11-1-19 Virginia Mercury. On nation’s biggest proposed offshore wind farm, Dominion plans to fly solo. “Dominion Energy intends to move forward alone with developing the nation’s largest proposed offshore wind farm, an enterprise estimated to cost $8 billion, top utility leaders indicated to investors in a third-quarter earnings call Friday morning. ‘The project will be developed and owned by Dominion Energy Virginia, with regulated cost recovery subject to approval by the Virginia State Corporation Commission,’ said Dominion CEO, Chairman and President Tom Farrell during the presentation.

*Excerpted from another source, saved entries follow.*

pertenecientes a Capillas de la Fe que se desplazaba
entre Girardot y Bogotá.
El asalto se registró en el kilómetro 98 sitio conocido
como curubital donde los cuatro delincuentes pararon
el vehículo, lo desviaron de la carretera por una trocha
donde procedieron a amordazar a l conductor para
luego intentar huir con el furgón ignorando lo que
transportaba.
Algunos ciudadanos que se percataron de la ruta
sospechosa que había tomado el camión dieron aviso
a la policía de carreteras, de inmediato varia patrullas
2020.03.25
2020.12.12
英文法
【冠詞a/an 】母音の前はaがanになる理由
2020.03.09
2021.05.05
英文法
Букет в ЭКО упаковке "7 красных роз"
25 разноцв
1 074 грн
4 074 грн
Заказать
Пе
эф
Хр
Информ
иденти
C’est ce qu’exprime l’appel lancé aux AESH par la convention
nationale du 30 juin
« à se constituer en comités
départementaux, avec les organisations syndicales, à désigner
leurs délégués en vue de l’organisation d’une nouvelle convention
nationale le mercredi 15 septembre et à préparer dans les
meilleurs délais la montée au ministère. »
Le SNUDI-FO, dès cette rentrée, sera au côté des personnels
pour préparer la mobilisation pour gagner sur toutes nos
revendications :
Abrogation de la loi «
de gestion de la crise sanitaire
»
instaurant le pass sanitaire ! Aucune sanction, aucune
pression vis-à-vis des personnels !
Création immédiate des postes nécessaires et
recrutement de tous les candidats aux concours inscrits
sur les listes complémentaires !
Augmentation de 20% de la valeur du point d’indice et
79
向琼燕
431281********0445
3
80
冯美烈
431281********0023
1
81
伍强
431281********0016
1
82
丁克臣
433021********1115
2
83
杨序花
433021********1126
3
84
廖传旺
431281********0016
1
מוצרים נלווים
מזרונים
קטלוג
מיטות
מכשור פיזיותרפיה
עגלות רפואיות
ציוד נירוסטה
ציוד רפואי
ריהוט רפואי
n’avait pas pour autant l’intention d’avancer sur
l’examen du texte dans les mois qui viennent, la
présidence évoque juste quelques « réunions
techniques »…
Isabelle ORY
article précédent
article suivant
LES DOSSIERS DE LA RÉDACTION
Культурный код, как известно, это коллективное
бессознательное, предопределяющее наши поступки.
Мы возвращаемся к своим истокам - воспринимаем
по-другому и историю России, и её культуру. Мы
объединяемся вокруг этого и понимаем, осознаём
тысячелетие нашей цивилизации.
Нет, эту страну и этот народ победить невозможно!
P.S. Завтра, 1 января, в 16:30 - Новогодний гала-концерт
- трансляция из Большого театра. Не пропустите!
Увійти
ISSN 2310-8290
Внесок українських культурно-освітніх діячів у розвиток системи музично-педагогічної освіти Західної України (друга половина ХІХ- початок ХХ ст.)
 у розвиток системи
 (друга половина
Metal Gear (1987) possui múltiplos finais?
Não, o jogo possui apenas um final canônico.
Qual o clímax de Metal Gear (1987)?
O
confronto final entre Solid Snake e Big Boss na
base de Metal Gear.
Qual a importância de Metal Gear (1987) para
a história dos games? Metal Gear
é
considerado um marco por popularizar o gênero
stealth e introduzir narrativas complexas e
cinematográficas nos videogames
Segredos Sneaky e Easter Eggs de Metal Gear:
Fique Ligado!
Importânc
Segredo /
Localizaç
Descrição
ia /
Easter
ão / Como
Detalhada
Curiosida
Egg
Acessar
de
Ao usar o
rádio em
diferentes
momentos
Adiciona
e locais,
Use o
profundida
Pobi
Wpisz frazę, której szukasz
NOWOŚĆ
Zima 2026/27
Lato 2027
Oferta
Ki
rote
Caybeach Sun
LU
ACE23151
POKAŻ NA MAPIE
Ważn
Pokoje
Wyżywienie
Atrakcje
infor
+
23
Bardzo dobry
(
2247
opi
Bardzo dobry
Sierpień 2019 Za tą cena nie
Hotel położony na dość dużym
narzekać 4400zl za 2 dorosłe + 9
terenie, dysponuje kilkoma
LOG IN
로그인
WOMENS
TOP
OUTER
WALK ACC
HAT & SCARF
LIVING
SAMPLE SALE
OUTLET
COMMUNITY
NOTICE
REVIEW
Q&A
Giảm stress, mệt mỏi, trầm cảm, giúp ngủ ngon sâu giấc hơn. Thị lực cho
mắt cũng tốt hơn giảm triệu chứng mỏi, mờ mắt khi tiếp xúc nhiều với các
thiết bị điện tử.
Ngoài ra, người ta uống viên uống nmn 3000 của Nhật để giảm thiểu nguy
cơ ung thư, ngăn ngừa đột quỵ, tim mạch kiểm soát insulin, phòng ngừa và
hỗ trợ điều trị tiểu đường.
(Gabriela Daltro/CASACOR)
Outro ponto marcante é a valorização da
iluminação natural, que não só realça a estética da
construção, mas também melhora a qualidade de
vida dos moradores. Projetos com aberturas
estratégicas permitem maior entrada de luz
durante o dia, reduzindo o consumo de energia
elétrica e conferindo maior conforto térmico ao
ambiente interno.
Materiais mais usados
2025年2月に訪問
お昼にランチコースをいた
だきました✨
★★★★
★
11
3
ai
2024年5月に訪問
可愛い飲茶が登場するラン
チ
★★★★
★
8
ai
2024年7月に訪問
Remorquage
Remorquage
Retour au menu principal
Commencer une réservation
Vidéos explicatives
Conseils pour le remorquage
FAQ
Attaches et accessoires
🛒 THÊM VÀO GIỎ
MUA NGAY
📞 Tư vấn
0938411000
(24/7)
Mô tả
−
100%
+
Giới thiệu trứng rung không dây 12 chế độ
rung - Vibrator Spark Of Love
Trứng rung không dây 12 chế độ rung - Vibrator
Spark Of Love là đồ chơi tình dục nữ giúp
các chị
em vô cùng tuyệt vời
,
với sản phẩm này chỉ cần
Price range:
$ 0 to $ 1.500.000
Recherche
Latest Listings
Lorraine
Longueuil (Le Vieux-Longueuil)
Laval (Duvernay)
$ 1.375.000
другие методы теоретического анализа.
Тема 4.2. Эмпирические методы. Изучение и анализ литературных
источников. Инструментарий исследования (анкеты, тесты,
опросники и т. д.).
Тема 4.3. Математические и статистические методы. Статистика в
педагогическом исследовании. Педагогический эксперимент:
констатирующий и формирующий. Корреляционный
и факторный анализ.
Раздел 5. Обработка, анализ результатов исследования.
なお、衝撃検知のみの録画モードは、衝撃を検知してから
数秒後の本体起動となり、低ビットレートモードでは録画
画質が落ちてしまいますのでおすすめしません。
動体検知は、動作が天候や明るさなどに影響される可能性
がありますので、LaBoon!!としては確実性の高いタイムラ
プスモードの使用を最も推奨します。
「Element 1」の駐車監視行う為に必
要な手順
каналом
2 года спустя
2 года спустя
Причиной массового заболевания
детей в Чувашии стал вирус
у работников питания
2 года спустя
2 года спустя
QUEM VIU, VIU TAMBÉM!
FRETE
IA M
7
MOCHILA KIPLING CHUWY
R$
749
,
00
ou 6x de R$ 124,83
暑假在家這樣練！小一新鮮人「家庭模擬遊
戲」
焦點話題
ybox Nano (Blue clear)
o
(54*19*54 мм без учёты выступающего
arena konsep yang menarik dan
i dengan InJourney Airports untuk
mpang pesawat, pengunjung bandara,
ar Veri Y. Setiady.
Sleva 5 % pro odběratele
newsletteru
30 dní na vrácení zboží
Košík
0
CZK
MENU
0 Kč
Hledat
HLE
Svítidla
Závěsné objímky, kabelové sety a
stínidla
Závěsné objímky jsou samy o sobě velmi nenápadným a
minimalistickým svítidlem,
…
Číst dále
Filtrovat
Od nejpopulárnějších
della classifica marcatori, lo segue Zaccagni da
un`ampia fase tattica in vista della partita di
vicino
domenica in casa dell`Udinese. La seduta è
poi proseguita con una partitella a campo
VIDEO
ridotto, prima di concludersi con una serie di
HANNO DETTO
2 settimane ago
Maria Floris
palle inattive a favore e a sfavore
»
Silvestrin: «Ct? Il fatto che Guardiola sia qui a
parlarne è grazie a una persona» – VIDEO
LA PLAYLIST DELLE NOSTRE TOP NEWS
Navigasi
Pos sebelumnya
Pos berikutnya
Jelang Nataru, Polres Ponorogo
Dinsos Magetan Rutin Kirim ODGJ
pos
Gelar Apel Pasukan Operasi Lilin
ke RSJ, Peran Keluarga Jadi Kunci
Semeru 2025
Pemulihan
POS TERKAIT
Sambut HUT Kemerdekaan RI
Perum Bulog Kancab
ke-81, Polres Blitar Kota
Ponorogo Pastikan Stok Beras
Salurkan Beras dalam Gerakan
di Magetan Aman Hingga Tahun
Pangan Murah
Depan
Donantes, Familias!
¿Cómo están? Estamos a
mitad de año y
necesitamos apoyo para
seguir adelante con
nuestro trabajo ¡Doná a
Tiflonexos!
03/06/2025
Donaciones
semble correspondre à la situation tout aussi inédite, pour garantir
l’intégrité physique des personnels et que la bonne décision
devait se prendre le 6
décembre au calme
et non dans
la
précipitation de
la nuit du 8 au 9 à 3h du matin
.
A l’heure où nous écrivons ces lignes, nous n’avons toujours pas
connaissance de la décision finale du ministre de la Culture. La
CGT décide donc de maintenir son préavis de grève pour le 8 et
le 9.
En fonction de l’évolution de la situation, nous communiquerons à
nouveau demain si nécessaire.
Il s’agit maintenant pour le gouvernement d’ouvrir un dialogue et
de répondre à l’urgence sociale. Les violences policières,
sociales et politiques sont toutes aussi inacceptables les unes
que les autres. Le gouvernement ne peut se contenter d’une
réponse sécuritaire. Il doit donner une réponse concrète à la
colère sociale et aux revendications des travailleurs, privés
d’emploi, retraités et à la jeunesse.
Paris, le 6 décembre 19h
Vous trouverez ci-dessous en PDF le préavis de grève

The company’s approach bucks the dominant trend among East Coast utilities, which have otherwise partnered with private developers to add offshore wind energy to their portfolios.”

11-1-19 NRDC. Virginia: Remember, and Protect, Union Hill. “Dominion Energy was in court again on Tuesday for its unnecessary Atlantic Coast Pipeline, which is proposed for Virginia, North Carolina, and West Virginia and would cross the Appalachian Trail as well as several historic and vulnerable communities. The case highlights what has long been known—and ignored—by regulators: the Atlantic Coast Pipeline is a textbook case of environmental injustice.”

11-1-19 S&P Global. In face of litigation, Dominion reiterates Atlantic Coast Pipeline timeline, cost estimate. ” Despite ongoing federal environmental litigation, Dominion Energy expects to complete the Atlantic Coast Pipeline on its previously released timeline, with full project construction resuming by the end of 2020, and with full commissioning of the project in early 2022, company officials said Friday. In the company’s third-quarter 2019 earnings conference call, Chairman, President and CEO Thomas Farrell also said that the company does not anticipate that the court cases would add to the estimated $7.3 billion to $7.8 billion cost of the 600-mile, 1.5 Bcf/d natural gas pipeline project.”